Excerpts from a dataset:
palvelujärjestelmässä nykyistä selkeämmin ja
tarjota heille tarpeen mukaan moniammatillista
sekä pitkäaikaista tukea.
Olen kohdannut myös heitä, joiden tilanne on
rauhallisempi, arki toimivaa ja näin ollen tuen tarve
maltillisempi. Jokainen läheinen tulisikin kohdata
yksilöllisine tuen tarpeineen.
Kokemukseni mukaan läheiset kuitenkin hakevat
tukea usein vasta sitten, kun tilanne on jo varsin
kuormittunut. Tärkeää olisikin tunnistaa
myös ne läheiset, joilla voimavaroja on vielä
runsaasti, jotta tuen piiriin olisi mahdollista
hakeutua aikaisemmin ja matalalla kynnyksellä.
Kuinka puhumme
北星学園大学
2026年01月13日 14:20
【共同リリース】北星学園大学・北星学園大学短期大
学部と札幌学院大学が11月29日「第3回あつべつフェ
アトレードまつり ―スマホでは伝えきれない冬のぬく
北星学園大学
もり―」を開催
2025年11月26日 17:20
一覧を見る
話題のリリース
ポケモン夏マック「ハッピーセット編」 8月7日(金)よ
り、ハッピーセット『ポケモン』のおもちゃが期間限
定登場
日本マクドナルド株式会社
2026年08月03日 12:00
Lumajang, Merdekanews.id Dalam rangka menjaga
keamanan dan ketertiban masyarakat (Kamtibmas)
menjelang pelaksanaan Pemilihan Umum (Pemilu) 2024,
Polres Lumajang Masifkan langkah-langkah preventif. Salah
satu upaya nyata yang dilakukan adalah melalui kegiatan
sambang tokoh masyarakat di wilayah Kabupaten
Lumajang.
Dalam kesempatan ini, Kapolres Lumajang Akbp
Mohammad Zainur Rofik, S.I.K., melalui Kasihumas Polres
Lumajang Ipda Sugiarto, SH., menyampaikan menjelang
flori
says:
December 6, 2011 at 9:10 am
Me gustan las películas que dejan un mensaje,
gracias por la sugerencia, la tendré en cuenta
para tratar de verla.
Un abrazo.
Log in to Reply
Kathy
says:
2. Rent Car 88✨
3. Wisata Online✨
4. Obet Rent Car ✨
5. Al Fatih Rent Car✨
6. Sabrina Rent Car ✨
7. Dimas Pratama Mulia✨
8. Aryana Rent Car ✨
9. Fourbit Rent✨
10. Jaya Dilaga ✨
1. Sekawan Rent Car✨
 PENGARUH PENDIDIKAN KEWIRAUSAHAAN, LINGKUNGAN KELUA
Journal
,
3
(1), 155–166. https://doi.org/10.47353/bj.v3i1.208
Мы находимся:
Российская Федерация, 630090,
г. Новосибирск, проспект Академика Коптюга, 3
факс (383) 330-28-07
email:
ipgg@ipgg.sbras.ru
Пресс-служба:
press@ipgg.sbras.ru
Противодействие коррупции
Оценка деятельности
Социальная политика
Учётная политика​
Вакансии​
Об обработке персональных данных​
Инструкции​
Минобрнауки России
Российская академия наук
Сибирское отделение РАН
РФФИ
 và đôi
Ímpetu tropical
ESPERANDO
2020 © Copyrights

▶ _Request_: Starting with the first of the lines above and stopping after the one that contains "maltillisempi. Jokainen läheinen", rewrite them as a numbered list, leaving out any blank lines.

▶ _Answer section_:
1. palvelujärjestelmässä nykyistä selkeämmin ja
2. tarjota heille tarpeen mukaan moniammatillista
3. sekä pitkäaikaista tukea.
4. Olen kohdannut myös heitä, joiden tilanne on
5. rauhallisempi, arki toimivaa ja näin ollen tuen tarve
6. maltillisempi. Jokainen läheinen tulisikin kohdata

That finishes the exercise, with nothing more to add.